Given passage:
=== Section Start ===

Finding the best "depth" of ICD9 codes with pseudo-hierarchical clustering

Here is a common problem in health care modeling. Did I just invent a new algorithm or has someone already thought of this?

The goal is to find the most homogeneous partition of patients by medical costs using ICD9 codes. There are 13,000 individual codes in the data set, so using the full code results in many only having a few observations.

ICD9 codes are in a nested hierarchical structure. For instance, all infectious diseases are 001-139, one particular disease is Cholera (ICD9 001), and this can have several other suffixes which further specify the illness. This is a "drill down" so to speak. 001.0 and 001.1 are different types of the same disease.

The goal is to find the best level of detail for the data set. For example, say that these codes are binary for simplicity, and are only 3 digits long. Then the only possible codes are 000, 010, 011, 001, 111, 110, 101, 001.

One way of searching through all possible substrings of these would be to use a decision tree. The x matrix would be all substring combinations, and the response would be the average costs for that particular code.

=== Section End ===

Source information:
=== Section Start ===

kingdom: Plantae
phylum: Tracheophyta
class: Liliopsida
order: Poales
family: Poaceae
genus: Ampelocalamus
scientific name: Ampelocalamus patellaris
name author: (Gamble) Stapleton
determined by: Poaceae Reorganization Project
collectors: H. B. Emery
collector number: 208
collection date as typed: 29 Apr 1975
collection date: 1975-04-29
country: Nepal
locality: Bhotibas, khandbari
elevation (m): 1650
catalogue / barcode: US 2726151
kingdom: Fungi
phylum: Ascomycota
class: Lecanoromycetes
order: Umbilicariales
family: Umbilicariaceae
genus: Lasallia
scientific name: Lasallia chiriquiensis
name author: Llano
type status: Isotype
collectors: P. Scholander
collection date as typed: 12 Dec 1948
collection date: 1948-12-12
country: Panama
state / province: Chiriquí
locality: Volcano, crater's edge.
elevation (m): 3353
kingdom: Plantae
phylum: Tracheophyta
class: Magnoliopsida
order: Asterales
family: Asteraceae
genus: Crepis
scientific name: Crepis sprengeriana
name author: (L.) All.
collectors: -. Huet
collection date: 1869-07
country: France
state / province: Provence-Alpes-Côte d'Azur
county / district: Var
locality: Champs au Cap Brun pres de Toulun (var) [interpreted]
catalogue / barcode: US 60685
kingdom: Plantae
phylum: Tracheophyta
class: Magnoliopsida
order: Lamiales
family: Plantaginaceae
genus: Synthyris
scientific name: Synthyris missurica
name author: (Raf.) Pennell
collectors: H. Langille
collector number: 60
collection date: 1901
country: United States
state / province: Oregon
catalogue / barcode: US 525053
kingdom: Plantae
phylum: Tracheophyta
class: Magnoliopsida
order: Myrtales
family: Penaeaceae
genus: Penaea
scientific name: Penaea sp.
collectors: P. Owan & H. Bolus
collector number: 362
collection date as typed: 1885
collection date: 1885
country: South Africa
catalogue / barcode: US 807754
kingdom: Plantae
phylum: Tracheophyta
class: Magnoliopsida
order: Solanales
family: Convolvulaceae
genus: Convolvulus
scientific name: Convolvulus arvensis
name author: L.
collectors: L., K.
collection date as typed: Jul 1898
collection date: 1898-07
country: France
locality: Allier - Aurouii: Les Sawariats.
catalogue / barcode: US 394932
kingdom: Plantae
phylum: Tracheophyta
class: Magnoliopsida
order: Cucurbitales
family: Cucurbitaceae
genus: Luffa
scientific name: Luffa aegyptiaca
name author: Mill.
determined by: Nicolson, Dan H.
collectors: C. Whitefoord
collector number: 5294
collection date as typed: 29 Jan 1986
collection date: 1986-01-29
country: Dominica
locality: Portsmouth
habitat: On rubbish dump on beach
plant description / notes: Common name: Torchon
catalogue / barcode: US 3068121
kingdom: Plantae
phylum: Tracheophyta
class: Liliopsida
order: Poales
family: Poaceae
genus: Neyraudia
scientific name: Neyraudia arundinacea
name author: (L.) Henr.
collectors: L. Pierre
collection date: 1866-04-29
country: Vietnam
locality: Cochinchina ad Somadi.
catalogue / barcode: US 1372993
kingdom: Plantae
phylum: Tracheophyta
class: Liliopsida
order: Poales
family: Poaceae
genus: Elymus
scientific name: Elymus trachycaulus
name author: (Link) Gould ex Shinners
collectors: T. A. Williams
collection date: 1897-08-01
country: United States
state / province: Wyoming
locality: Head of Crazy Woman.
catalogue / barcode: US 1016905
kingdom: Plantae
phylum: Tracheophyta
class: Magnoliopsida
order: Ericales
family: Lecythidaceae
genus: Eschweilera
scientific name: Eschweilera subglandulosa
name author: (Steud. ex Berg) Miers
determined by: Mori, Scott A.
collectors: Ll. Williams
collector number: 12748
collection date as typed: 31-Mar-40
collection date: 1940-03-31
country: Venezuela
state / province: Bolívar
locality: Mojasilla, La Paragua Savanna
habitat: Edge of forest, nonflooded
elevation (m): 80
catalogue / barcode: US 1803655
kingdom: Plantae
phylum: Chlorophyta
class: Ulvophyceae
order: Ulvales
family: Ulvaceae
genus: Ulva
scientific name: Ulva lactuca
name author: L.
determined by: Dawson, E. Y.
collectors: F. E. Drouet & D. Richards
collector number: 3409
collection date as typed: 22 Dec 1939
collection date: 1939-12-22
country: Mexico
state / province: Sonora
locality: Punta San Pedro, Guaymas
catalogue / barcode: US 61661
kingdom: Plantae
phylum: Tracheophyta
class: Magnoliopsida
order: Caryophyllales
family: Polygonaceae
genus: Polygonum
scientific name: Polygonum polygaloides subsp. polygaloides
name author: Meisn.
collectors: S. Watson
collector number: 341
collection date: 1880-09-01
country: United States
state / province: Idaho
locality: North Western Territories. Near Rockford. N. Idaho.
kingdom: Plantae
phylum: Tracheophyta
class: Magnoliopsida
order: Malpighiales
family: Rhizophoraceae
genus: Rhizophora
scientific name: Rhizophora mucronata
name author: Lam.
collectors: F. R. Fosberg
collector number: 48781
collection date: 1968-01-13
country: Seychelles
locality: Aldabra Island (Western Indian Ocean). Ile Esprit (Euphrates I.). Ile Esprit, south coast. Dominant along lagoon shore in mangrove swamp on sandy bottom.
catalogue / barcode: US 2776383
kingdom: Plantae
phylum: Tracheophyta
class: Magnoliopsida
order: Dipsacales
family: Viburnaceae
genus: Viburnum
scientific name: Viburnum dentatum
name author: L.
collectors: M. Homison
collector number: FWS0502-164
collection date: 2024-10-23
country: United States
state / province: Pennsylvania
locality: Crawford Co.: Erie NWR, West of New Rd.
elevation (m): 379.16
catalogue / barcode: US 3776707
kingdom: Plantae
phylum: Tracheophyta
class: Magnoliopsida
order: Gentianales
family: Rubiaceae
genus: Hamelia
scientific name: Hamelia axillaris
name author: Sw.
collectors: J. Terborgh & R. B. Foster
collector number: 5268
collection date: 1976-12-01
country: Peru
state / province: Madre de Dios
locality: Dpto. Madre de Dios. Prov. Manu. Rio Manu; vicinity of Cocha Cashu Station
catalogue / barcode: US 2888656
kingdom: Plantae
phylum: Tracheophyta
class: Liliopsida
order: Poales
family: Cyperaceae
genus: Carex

=== Section End ===

Tasks to perform:
**1.** Answer these from the post on ICD9 code depth:
(a) How many individual codes are in the data set?
(b) What code range covers all infectious diseases?
(c) In the decision tree approach, what would serve as the response?
**2.** Render this sentence from the post on ICD9 code depth in Spanish: "The goal is to find the best level of detail for the data set."
**3.** Carry on the post about the depth of ICD9 codes, picking up after its final sentence.

Answers by task:
**1.**
(a) 13,000
(b) 001-139
(c) The average costs for that particular code

**2.** El objetivo es encontrar el mejor nivel de detalle para el conjunto de datos.

**3.**
X would have a column for substring 0, 01, 010, 011, etc. Each row of X would have 2^3*3 = 24 columns. Each row would represent a single code.

The top 3 rows of X would look like this. The response Y would be the average dollar amount of healthcare costs for that ICD code.

Once the data is in this format, a decision tree (or other model) could be used in order to determine which substring prefixes should stay in the model. Because different ICD codes have different number of patients, this would be used as a weight vector. The model could be tuned to allow deeper trees (more digits).

Is there a name for this already? Thanks

Topic embeddings hierarchical-data-format clustering

Category Data Science


I built a solution to this, albeit, manually intensive. List the codes and descriptions in Excel, tab delimited between the code and description. Sort the data based on the ICD code as text, this will address the tree structure of the logic. Add a column to the left of the ICD code then use

=IF(LEN([cell)>3, (LEFT([cell], LEN([cell])-1),"")

to get the first cut a candidate parent. Resort the data set based on the candidate parent. When you have the top layer of parents, link that to the ICD code range you can find at a site like http://www.icd9data.com/2015/Volume1/default.htm. I will revise my response here and post the location of the finished file shortly after I complete my attempt to do this. I will include ICD-10 and a crosswalk of the code.


It's called a prefix tree.

And because the ICD codes are human made, and humans tend to think in categories, there is indeed such a structure in this codes.

It's just that humans first thought of the structure, then made these codes to reflect that structure, not the other way round. What you are now doing is reverse-engineering this...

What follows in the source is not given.